Nomad
- Author: Romeo Oriogun
- Language: English
- Genre: Poetry
- Publisher: Griots Lounge Publishing
- Publication date: 2022
- Publication place: Nigeria
- Media type: Print
- Pages: 116

= Nomad (poetry collection) =

2022 poetry collection by Romeo Oriogun

Nomad is a 2022 poetry collection by Nigerian poet and essayist Romeo Oriogun. It was published by Griots Lounge Publishing.

The collection follows journeys across West Africa, North Africa, Europe, and the United States, examining both physical migration and emotional displacement.

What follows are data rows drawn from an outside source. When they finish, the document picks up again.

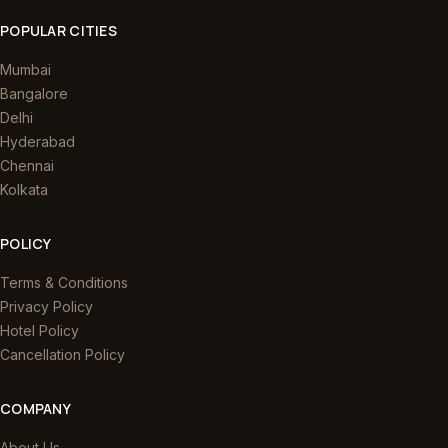
POPULAR CITIES
Mumbai
Bangalore
Delhi
Hyderabad
Chennai
Kolkata
POLICY
Terms & Conditions
Privacy Policy
Hotel Policy
Cancellation Policy
COMPANY
About Us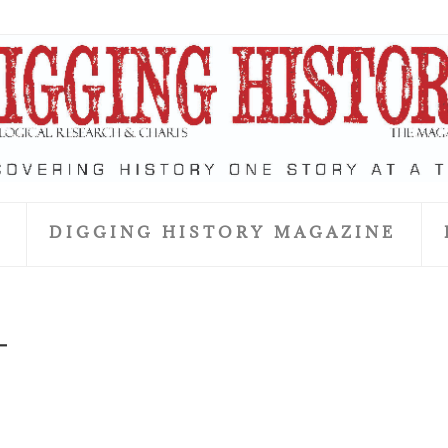
S
DIGGING HISTORY MAGAZINE
_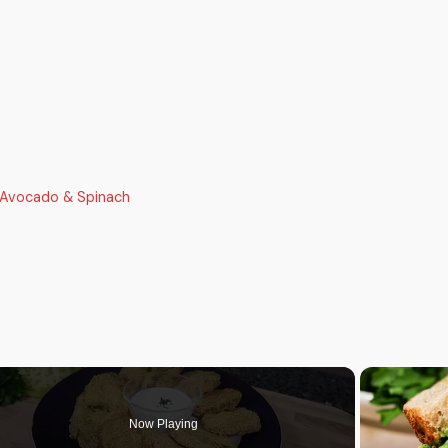
 Avocado & Spinach
Now Playing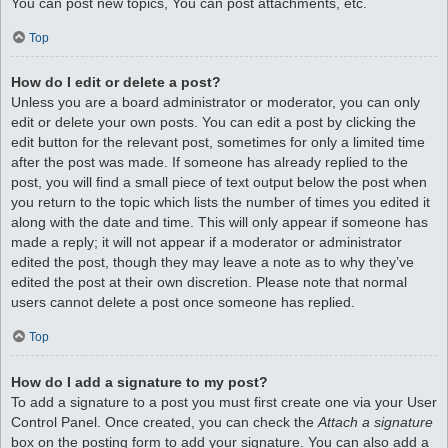
You can post new topics, You can post attachments, etc.
Top
How do I edit or delete a post?
Unless you are a board administrator or moderator, you can only
edit or delete your own posts. You can edit a post by clicking the
edit button for the relevant post, sometimes for only a limited time
after the post was made. If someone has already replied to the
post, you will find a small piece of text output below the post when
you return to the topic which lists the number of times you edited it
along with the date and time. This will only appear if someone has
made a reply; it will not appear if a moderator or administrator
edited the post, though they may leave a note as to why they’ve
edited the post at their own discretion. Please note that normal
users cannot delete a post once someone has replied.
Top
How do I add a signature to my post?
To add a signature to a post you must first create one via your User
Control Panel. Once created, you can check the
Attach a signature
box on the posting form to add your signature. You can also add a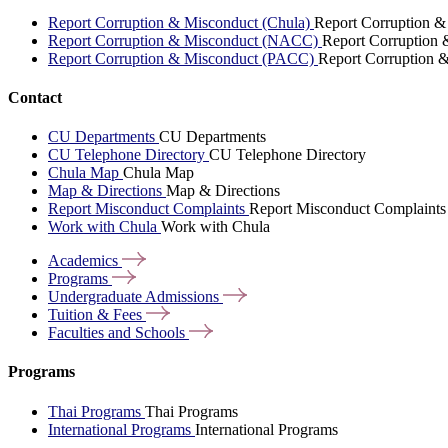
Report Corruption & Misconduct (Chula)
Report Corruption &
Report Corruption & Misconduct (NACC)
Report Corruption
Report Corruption & Misconduct (PACC)
Report Corruption 
Contact
CU Departments
CU Departments
CU Telephone Directory
CU Telephone Directory
Chula Map
Chula Map
Map & Directions
Map & Directions
Report Misconduct Complaints
Report Misconduct Complaints
Work with Chula
Work with Chula
Academics
Programs
Undergraduate
Admissions
Tuition &
Fees
Faculties and
Schools
Programs
Thai Programs
Thai Programs
International Programs
International Programs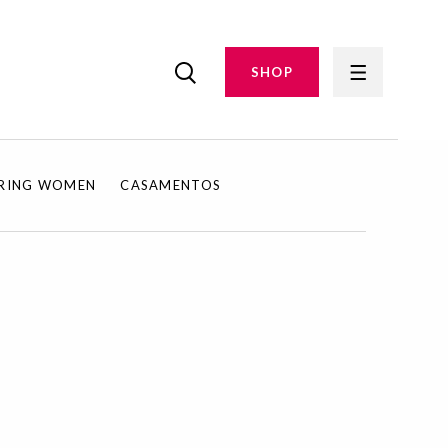
SHOP
IRING WOMEN
CASAMENTOS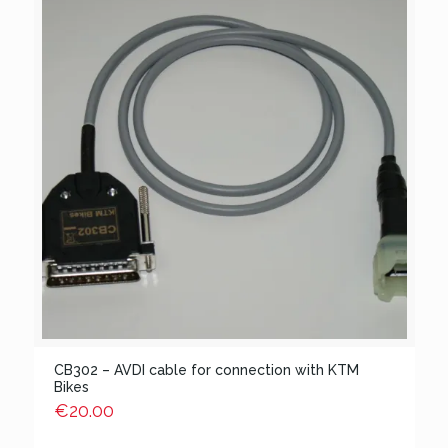
CB302 – AVDI cable for connection with KTM
Bikes
€
20.00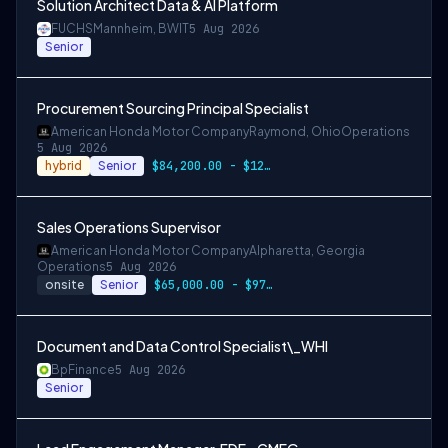
Solution Architect Data & AI Platform
FUCHS
Mannheim, BW
IT
5 Aug 2026
Senior
Procurement Sourcing Principal Specialist
American Honda Motor Company
Raymond, Ohio
Operations
5 Aug 2026
hybrid
Senior
$84,200.00 - $126,300.00
Sales Operations Supervisor
American Honda Motor Company
Alpharetta, Georgia
Operations
5 Aug 2026
onsite
Senior
$65,000.00 - $97,500.00
Document and Data Control Specialist\_WHI
Bp
Finance
5 Aug 2026
Senior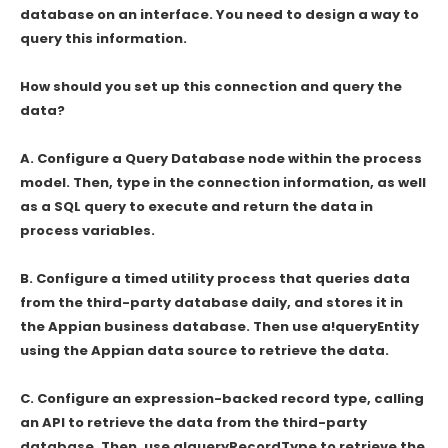
database on an interface. You need to design a way to
query this information.
How should you set up this connection and query the
data?
A. Configure a Query Database node within the process
model. Then, type in the connection information, as well
as a SQL query to execute and return the data in
process variables.
B. Configure a timed utility process that queries data
from the third-party database daily, and stores it in
the Appian business database. Then use a!queryEntity
using the Appian data source to retrieve the data.
C. Configure an expression-backed record type, calling
an API to retrieve the data from the third-party
database. Then, use a!queryRecordType to retrieve the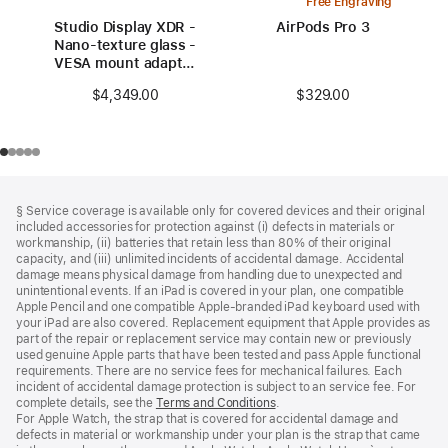
Free Engraving
Studio Display XDR -
AirPods Pro 3
Nano-texture glass -
VESA mount adapter
(stand not included)
$329.00
$4,349.00
Footer
footnotes
§ Service coverage is available only for covered devices and their original
included accessories for protection against (i) defects in materials or
workmanship, (ii) batteries that retain less than 80% of their original
capacity, and (iii) unlimited incidents of accidental damage. Accidental
damage means physical damage from handling due to unexpected and
unintentional events. If an iPad is covered in your plan, one compatible
Apple Pencil and one compatible Apple‑branded iPad keyboard used with
your iPad are also covered. Replacement equipment that Apple provides as
part of the repair or replacement service may contain new or previously
used genuine Apple parts that have been tested and pass Apple functional
requirements. There are no service fees for mechanical failures. Each
incident of accidental damage protection is subject to an service fee. For
complete details, see the
Terms and Conditions
(Opens
.
For Apple Watch, the strap that is covered for accidental damage and
in
defects in material or workmanship under your plan is the strap that came
a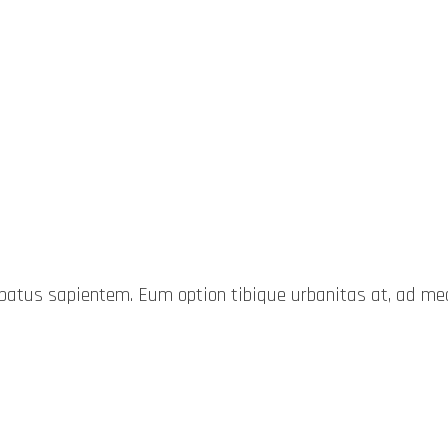
probatus sapientem. Eum option tibique urbanitas at, ad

Critics have noted its engagement with historical subjects such as slavery, the Middle Passage, forced migration, and the search for home in a globalized world.

==Reception==

Nomad received widespread critical acclaim and won the 2022 Nigeria Prize for Literature, one of Africa's most prestigious literary awards.

The panel of judges for the Nigeria Prize for Literature described the collection as "the most technically accomplished" among the shortlisted works, praising its treatment of migration through lyrical language and noting that its 67 poems were unified by a travel motif linked to both the African past and future.

Reviewing the collection, Samuel Osaze described Nomad as rich in imagery and personification, highlighting its use of the Sahara Desert as a witness to migration, suffering, and human history.

Emmanuel Esomnofu, writing for Márọkọ́ Magazine, praised the collection's examination of movement, migration, and historical memory, arguing that it expanded themes first explored in Oriogun's earlier collection Sacrament of Bodies.